David started toward the front door, then turned to look up at her. “You’re not scared, are you? You don’t have to be. It’s over.”
Abra only wished it was.
9
Rose the Hat was doing a double shop, because Grampa Flick was feeling poorly again. She saw a few other members of the True in Sam’s, and nodded to them. She stopped awhile in canned goods to talk to Barry the Chink, who had his wife’s list in one hand. Barry was concerned about Flick.
“He’ll bounce back,” Rose said. “You know Grampa.”
Barry grinned. “Tougher’n a boiled owl.”
Rose nodded and got her cart rolling again. “You bet he is.”
Just an ordinary weekday afternoon at the supermarket, and as she took her leave of Barry, she at first mistook what was happening to her for something mundane, maybe low sugar. She was prone to sugar crashes, and usually kept a candybar in her purse. Then she realized someone was inside her head. Someone was looking.
Rose had not risen to her position as head of the True Knot by being indecisive. She halted with her cart pointed toward the meat counter (her planned next stop) and immediately leaped into the conduit some nosy and potentially dangerous person had established. Not a member of the True, she would have known any one of them immediately, but not an ordinary rube, either.
No, this was far from ordinary.
The market swung away and suddenly she was looking out at a mountain range. Not the Rockies, she would have recognized those. These were smaller. The Catskills? The Adirondacks? It could have been either, or some other. As for the looker . . . Rose thought it was a child. Almost certainly a girl, and one she had encountered before.

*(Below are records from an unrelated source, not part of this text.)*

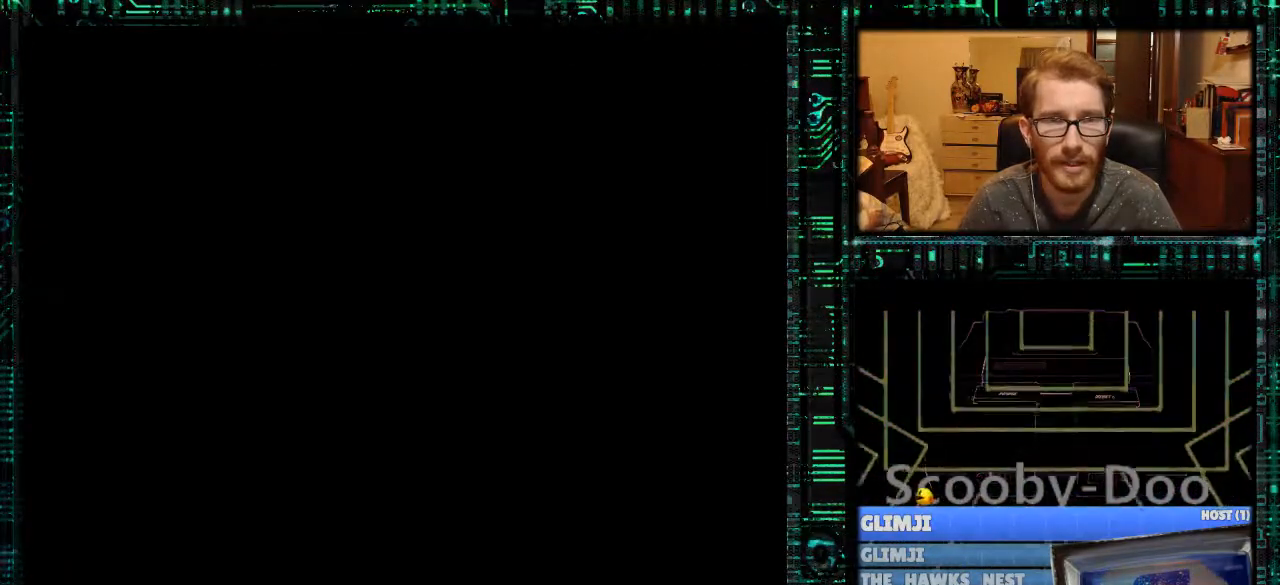
{"buttons": ["Y"], "events": [[333, "DPAD_LEFT", "up"]]}
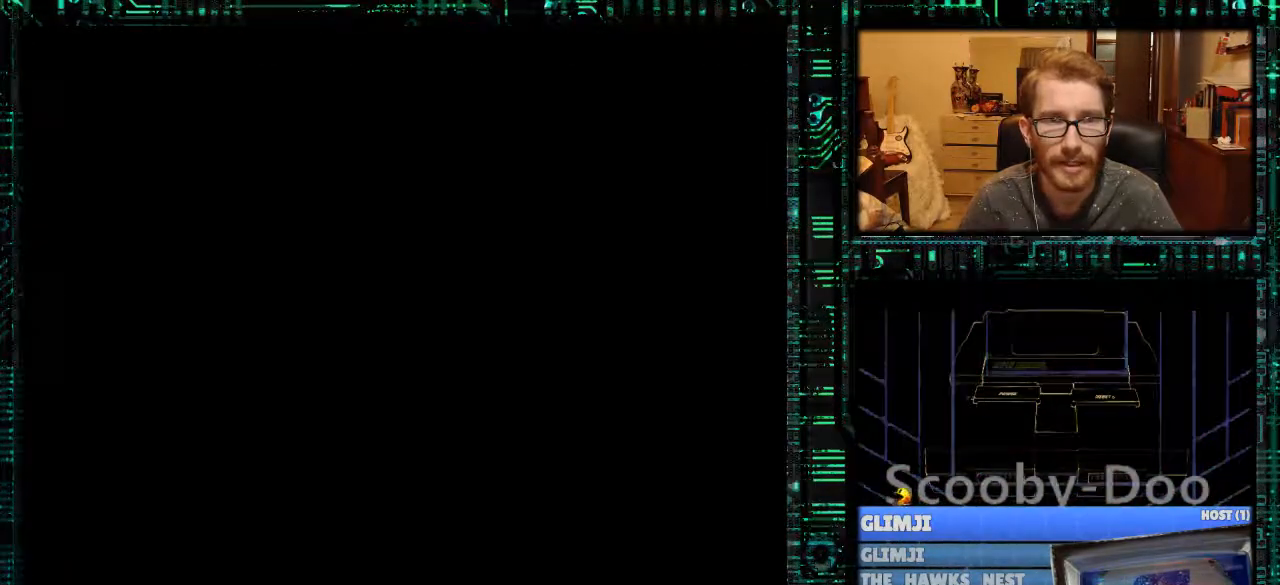
{"buttons": ["Y"], "events": []}
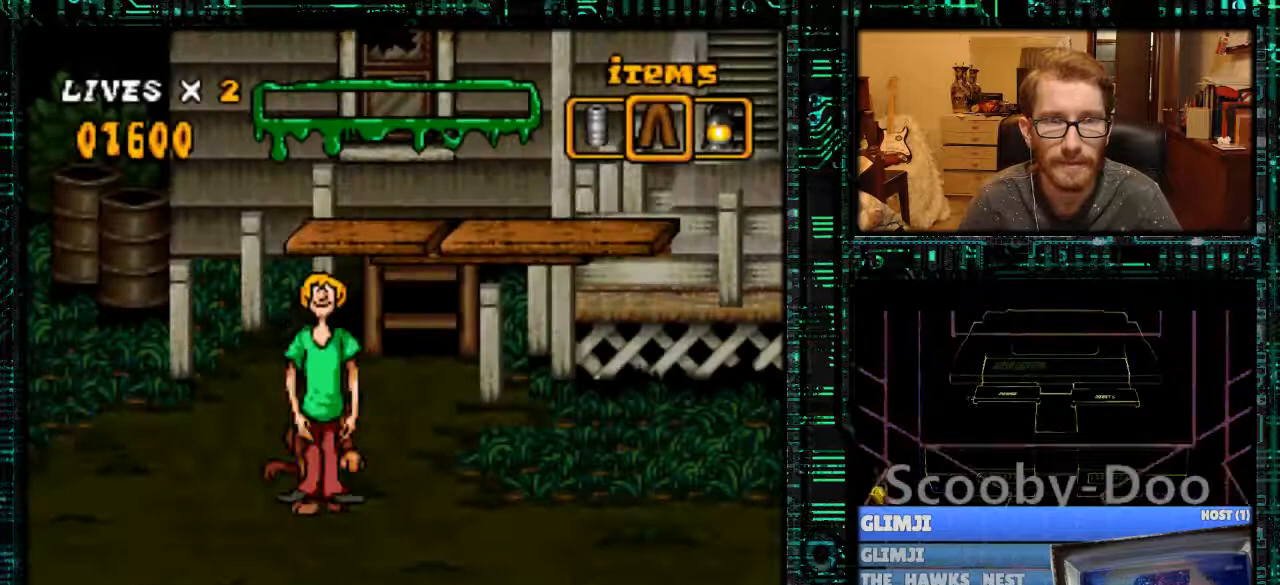
{"buttons": ["Y", "DPAD_RIGHT"], "events": [[133, "DPAD_RIGHT", "down"]]}
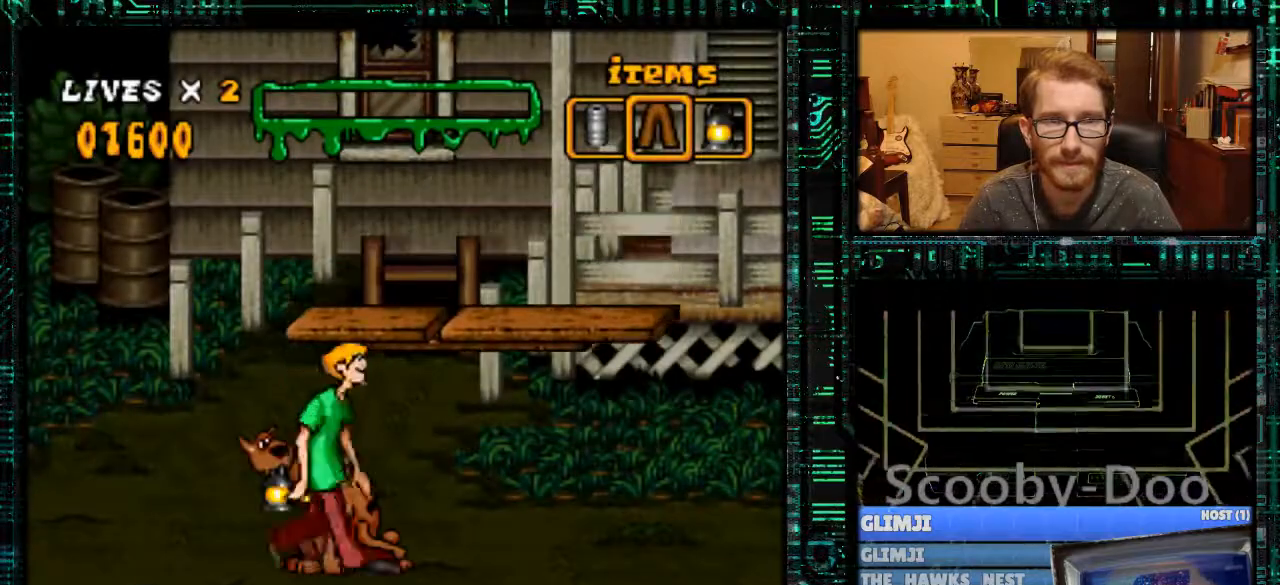
{"buttons": ["B", "Y"], "events": [[233, "B", "down"], [500, "DPAD_RIGHT", "up"]]}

I have to see what she looks like, then I can find her anytime I want to. I have to get her to look in a mir—
But then a thought as loud as a shotgun blast in a closed room
(NO! GET OUT OF MY HEAD!)
wiped her mind clean and sent her staggering against shelves of canned soups and vegetables. They went cascading to the floor, rolling everywhere. For a moment or two Rose thought she was going to follow them, swooning like the dewy heroine of a romance novel. Then she was back. The girl had broken the connection, and in rather spectacular fashion.
Was her nose bleeding? She wiped it with her fingers and checked. No. Good.